Data heterogeneity is a major issue in any context where software directly deals with data. The most general expectation of any complex system is the so-called seamless integration, where data can be accessed, retrieved and handled with uniform techniques, tools and algorithms.
The aim of this work is dealing with data heterogeneity and data integration techniques under a number of perspectives.
From the theoretical perspective the core problem of heterogeneity is that data can be intrinsically different because multiple data models are adopted to organize them. Here model management is considered as the framework to formalize model and data translation problems: a schema, instance of a certain model is translated to another schema instance of a target model relying on a model-independent approach based on a general meta-level.
From the performance perspective translations cannot be performed out of the involved systems with an import-translate-export process. The schema and data translation approach has been extended in order to perform runtime translations and automatically generate views of data.

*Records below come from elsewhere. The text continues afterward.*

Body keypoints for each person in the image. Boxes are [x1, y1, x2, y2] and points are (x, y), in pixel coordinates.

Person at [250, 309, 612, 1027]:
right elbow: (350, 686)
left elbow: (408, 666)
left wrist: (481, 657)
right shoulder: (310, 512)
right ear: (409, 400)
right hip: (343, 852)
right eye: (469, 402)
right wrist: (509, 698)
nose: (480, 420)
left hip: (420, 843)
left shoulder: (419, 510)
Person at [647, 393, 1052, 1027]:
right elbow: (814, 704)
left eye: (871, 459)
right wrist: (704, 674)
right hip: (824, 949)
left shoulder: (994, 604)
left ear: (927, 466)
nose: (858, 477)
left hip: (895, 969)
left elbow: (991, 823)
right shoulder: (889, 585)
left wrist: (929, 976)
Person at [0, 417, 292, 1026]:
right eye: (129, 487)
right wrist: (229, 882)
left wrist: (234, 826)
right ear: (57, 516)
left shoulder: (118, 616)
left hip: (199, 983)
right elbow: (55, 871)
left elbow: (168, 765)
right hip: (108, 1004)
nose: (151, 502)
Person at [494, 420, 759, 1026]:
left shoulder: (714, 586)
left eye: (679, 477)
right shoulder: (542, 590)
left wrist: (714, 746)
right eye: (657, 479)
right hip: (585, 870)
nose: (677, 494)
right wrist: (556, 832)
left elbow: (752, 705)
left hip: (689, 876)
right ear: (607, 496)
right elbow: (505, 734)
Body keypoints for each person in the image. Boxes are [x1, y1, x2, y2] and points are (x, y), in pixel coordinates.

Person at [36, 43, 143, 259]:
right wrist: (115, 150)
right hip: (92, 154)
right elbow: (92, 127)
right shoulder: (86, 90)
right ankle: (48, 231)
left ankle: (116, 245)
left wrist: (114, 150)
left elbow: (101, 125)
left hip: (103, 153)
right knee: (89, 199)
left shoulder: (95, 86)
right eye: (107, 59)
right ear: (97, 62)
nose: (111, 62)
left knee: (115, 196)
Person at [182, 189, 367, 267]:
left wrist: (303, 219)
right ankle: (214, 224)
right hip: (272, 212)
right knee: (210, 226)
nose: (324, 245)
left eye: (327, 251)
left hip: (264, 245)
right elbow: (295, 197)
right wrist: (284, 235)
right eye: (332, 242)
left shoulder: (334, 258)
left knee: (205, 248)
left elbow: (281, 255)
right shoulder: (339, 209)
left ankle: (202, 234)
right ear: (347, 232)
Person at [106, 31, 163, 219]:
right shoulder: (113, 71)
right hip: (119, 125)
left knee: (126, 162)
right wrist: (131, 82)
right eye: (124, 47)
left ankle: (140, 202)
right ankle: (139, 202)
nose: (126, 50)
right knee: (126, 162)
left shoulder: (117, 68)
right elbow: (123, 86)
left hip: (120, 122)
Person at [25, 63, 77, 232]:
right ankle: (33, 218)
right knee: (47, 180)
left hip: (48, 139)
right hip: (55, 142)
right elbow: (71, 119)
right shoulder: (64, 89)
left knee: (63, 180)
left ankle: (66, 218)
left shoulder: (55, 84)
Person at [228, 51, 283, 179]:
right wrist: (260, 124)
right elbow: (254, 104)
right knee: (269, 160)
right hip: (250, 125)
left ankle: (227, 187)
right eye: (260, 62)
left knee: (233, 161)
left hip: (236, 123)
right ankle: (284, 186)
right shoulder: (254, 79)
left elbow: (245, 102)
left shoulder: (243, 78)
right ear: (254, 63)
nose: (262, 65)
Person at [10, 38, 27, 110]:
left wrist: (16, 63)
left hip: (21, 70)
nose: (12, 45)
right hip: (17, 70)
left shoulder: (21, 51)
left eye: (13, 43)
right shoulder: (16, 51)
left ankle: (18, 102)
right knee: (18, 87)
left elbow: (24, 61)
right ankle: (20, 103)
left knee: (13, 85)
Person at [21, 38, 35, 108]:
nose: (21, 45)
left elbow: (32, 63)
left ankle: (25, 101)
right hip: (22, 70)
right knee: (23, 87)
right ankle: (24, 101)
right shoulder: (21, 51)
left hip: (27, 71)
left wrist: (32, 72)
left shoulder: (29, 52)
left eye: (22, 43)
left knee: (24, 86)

As application example, a model-independent solution to the round-trip engineering problem is illustrated, showing the typical propagation of changes among related schemas.

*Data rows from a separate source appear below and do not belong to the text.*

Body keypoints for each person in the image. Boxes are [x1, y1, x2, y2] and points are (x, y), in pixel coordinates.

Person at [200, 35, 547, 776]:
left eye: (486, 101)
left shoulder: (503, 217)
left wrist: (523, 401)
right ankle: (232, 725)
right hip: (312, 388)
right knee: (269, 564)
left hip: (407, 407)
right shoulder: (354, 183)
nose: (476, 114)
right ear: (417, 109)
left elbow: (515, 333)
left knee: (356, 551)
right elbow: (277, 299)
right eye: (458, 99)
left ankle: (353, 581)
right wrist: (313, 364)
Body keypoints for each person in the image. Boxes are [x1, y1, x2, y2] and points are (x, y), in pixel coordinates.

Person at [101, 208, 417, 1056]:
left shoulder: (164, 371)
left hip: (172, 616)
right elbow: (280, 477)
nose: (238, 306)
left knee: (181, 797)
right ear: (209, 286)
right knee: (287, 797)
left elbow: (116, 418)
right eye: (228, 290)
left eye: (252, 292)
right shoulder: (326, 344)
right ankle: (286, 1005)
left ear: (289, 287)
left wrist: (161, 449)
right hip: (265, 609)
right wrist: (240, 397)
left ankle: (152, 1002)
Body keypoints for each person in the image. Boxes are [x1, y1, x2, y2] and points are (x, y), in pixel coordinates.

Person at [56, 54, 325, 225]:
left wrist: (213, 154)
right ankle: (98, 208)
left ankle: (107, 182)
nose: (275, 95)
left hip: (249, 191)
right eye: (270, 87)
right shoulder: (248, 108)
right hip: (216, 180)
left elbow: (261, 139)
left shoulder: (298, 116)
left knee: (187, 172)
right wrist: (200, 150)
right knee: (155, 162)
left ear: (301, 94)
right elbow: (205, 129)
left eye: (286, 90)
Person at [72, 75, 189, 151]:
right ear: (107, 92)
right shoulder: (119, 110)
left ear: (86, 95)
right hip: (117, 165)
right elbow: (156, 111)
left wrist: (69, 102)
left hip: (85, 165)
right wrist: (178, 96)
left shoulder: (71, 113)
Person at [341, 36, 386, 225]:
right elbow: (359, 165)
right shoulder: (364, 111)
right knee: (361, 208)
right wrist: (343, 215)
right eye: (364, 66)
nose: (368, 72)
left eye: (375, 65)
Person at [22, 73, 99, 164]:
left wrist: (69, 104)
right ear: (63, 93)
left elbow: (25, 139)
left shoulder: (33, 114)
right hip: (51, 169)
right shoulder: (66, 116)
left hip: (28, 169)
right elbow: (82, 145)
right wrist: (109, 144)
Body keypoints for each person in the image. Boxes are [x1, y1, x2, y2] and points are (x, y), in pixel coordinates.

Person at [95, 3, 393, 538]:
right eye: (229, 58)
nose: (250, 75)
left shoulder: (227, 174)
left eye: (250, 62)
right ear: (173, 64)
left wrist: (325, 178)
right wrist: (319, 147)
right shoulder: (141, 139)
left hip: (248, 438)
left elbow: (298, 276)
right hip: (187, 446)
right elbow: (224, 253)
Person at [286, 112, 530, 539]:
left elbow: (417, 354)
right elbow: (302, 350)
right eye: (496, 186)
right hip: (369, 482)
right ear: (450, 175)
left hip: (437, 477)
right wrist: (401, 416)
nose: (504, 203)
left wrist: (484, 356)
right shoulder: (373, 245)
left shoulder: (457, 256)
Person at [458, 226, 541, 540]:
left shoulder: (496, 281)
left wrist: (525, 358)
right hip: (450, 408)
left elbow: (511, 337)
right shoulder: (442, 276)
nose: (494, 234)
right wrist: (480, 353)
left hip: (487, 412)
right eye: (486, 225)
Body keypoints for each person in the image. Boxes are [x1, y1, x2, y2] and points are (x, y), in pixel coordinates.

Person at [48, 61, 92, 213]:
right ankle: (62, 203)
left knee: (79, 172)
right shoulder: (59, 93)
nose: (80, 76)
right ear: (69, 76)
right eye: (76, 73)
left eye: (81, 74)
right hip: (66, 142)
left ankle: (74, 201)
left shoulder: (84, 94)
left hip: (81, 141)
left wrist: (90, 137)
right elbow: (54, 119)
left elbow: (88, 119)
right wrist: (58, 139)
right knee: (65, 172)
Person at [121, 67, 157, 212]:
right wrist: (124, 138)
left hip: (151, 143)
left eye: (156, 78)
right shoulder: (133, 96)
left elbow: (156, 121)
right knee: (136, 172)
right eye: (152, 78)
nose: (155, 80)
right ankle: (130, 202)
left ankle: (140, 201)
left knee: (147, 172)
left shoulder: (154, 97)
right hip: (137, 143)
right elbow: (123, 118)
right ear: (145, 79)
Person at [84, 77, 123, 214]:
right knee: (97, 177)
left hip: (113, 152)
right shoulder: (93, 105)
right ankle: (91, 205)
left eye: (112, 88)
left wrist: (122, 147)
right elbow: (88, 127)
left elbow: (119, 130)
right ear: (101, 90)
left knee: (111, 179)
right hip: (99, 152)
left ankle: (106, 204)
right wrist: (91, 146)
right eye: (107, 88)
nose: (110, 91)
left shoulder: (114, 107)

Nowadays market demand for highly specialized data processors, performing at best in specific cases such as web content retrieval, document search, object serialization, parallel calculation is taken in particular consideration. NoSQL engines promise exceptional performance in non transactional fields and leverage simplified but peculiar data models. Therefore a core goal of data integration is providing techniques and tools to facilitate the interaction with these systems from both a theoretical and technical perspective. A new interface has been defined having as goal to support applications by hiding the heterogeneity of the languages and the interfaces of the various NoSQL systems.